• SHORT TASK
Please set out every line of the material below as a numbered list, leaving out any blank lines.
::: INFORMATION GIVEN :::
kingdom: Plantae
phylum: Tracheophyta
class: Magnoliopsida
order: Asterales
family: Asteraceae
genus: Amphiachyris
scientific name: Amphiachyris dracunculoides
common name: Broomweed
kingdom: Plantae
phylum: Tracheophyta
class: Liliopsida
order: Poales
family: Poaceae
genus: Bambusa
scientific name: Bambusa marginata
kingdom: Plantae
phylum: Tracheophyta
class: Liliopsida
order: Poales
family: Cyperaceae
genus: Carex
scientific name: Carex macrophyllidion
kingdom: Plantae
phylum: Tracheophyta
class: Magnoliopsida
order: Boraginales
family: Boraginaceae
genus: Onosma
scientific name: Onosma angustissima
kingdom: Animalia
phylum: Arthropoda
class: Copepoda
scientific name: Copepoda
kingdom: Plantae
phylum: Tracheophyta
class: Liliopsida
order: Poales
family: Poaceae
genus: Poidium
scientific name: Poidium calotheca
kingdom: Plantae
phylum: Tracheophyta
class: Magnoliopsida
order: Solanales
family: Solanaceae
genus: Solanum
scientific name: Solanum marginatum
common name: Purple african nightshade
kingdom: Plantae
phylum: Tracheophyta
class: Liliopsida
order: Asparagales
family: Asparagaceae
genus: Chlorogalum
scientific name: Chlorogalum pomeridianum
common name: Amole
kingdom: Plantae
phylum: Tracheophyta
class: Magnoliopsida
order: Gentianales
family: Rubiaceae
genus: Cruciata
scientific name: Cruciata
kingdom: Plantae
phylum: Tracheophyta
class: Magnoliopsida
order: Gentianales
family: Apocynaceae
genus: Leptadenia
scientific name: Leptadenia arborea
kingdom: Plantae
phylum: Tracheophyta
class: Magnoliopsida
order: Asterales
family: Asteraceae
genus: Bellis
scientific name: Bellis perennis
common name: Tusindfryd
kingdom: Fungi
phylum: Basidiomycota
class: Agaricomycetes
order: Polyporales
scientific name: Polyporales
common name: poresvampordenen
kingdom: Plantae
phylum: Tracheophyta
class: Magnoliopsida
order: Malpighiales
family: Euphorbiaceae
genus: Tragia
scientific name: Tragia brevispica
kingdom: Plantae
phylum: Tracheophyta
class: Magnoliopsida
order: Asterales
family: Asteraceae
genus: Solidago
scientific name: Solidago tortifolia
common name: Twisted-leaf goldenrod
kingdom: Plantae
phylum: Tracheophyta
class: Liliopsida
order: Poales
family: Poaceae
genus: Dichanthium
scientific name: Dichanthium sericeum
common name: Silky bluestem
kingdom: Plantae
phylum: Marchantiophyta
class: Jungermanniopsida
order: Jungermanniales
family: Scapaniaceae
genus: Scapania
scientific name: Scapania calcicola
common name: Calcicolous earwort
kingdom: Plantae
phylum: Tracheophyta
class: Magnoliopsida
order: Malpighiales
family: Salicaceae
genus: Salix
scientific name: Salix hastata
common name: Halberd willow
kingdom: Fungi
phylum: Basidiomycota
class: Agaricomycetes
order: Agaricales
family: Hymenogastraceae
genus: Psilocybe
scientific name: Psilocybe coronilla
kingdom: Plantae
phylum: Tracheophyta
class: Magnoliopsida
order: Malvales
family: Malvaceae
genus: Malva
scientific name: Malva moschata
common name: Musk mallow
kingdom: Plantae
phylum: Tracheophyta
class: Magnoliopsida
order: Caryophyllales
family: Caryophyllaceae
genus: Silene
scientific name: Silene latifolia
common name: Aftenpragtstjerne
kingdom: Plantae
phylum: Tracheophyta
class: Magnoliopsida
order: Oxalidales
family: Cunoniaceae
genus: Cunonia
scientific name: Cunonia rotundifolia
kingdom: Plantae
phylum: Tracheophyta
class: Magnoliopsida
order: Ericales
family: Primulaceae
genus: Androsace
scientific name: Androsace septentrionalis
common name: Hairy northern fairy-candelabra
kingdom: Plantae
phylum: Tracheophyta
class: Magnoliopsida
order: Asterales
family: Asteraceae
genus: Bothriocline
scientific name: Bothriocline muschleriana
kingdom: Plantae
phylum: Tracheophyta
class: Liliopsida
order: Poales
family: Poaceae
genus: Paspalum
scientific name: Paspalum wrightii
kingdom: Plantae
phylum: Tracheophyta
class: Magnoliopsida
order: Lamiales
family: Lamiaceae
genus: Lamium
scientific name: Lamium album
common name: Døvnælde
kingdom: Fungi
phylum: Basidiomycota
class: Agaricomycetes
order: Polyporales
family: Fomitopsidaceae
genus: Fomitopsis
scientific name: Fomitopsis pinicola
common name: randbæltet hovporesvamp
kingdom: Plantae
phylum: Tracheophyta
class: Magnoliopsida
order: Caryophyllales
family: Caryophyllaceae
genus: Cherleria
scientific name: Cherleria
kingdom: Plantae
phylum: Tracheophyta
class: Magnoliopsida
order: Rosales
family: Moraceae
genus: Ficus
:::
• SOLUTION TO THE EXERCISE
1. kingdom: Plantae
2. phylum: Tracheophyta
3. class: Magnoliopsida
4. order: Asterales
5. family: Asteraceae
6. genus: Amphiachyris
7. scientific name: Amphiachyris dracunculoides
8. common name: Broomweed
9. kingdom: Plantae
10. phylum: Tracheophyta
11. class: Liliopsida
12. order: Poales
13. family: Poaceae
14. genus: Bambusa
15. scientific name: Bambusa marginata
16. kingdom: Plantae
17. phylum: Tracheophyta
18. class: Liliopsida
19. order: Poales
20. family: Cyperaceae
21. genus: Carex
22. scientific name: Carex macrophyllidion
23. kingdom: Plantae
24. phylum: Tracheophyta
25. class: Magnoliopsida
26. order: Boraginales
27. family: Boraginaceae
28. genus: Onosma
29. scientific name: Onosma angustissima
30. kingdom: Animalia
31. phylum: Arthropoda
32. class: Copepoda
33. scientific name: Copepoda
34. kingdom: Plantae
35. phylum: Tracheophyta
36. class: Liliopsida
37. order: Poales
38. family: Poaceae
39. genus: Poidium
40. scientific name: Poidium calotheca
41. kingdom: Plantae
42. phylum: Tracheophyta
43. class: Magnoliopsida
44. order: Solanales
45. family: Solanaceae
46. genus: Solanum
47. scientific name: Solanum marginatum
48. common name: Purple african nightshade
49. kingdom: Plantae
50. phylum: Tracheophyta
51. class: Liliopsida
52. order: Asparagales
53. family: Asparagaceae
54. genus: Chlorogalum
55. scientific name: Chlorogalum pomeridianum
56. common name: Amole
57. kingdom: Plantae
58. phylum: Tracheophyta
59. class: Magnoliopsida
60. order: Gentianales
61. family: Rubiaceae
62. genus: Cruciata
63. scientific name: Cruciata
64. kingdom: Plantae
65. phylum: Tracheophyta
66. class: Magnoliopsida
67. order: Gentianales
68. family: Apocynaceae
69. genus: Leptadenia
70. scientific name: Leptadenia arborea
71. kingdom: Plantae
72. phylum: Tracheophyta
73. class: Magnoliopsida
74. order: Asterales
75. family: Asteraceae
76. genus: Bellis
77. scientific name: Bellis perennis
78. common name: Tusindfryd
79. kingdom: Fungi
80. phylum: Basidiomycota
81. class: Agaricomycetes
82. order: Polyporales
83. scientific name: Polyporales
84. common name: poresvampordenen
85. kingdom: Plantae
86. phylum: Tracheophyta
87. class: Magnoliopsida
88. order: Malpighiales
89. family: Euphorbiaceae
90. genus: Tragia
91. scientific name: Tragia brevispica
92. kingdom: Plantae
93. phylum: Tracheophyta
94. class: Magnoliopsida
95. order: Asterales
96. family: Asteraceae
97. genus: Solidago
98. scientific name: Solidago tortifolia
99. common name: Twisted-leaf goldenrod
100. kingdom: Plantae
101. phylum: Tracheophyta
102. class: Liliopsida
103. order: Poales
104. family: Poaceae
105. genus: Dichanthium
106. scientific name: Dichanthium sericeum
107. common name: Silky bluestem
108. kingdom: Plantae
109. phylum: Marchantiophyta
110. class: Jungermanniopsida
111. order: Jungermanniales
112. family: Scapaniaceae
113. genus: Scapania
114. scientific name: Scapania calcicola
115. common name: Calcicolous earwort
116. kingdom: Plantae
117. phylum: Tracheophyta
118. class: Magnoliopsida
119. order: Malpighiales
120. family: Salicaceae
121. genus: Salix
122. scientific name: Salix hastata
123. common name: Halberd willow
124. kingdom: Fungi
125. phylum: Basidiomycota
126. class: Agaricomycetes
127. order: Agaricales
128. family: Hymenogastraceae
129. genus: Psilocybe
130. scientific name: Psilocybe coronilla
131. kingdom: Plantae
132. phylum: Tracheophyta
133. class: Magnoliopsida
134. order: Malvales
135. family: Malvaceae
136. genus: Malva
137. scientific name: Malva moschata
138. common name: Musk mallow
139. kingdom: Plantae
140. phylum: Tracheophyta
141. class: Magnoliopsida
142. order: Caryophyllales
143. family: Caryophyllaceae
144. genus: Silene
145. scientific name: Silene latifolia
146. common name: Aftenpragtstjerne
147. kingdom: Plantae
148. phylum: Tracheophyta
149. class: Magnoliopsida
150. order: Oxalidales
151. family: Cunoniaceae
152. genus: Cunonia
153. scientific name: Cunonia rotundifolia
154. kingdom: Plantae
155. phylum: Tracheophyta
156. class: Magnoliopsida
157. order: Ericales
158. family: Primulaceae
159. genus: Androsace
160. scientific name: Androsace septentrionalis
161. common name: Hairy northern fairy-candelabra
162. kingdom: Plantae
163. phylum: Tracheophyta
164. class: Magnoliopsida
165. order: Asterales
166. family: Asteraceae
167. genus: Bothriocline
168. scientific name: Bothriocline muschleriana
169. kingdom: Plantae
170. phylum: Tracheophyta
171. class: Liliopsida
172. order: Poales
173. family: Poaceae
174. genus: Paspalum
175. scientific name: Paspalum wrightii
176. kingdom: Plantae
177. phylum: Tracheophyta
178. class: Magnoliopsida
179. order: Lamiales
180. family: Lamiaceae
181. genus: Lamium
182. scientific name: Lamium album
183. common name: Døvnælde
184. kingdom: Fungi
185. phylum: Basidiomycota
186. class: Agaricomycetes
187. order: Polyporales
188. family: Fomitopsidaceae
189. genus: Fomitopsis
190. scientific name: Fomitopsis pinicola
191. common name: randbæltet hovporesvamp
192. kingdom: Plantae
193. phylum: Tracheophyta
194. class: Magnoliopsida
195. order: Caryophyllales
196. family: Caryophyllaceae
197. genus: Cherleria
198. scientific name: Cherleria
199. kingdom: Plantae
200. phylum: Tracheophyta
201. class: Magnoliopsida
202. order: Rosales
203. family: Moraceae
204. genus: Ficus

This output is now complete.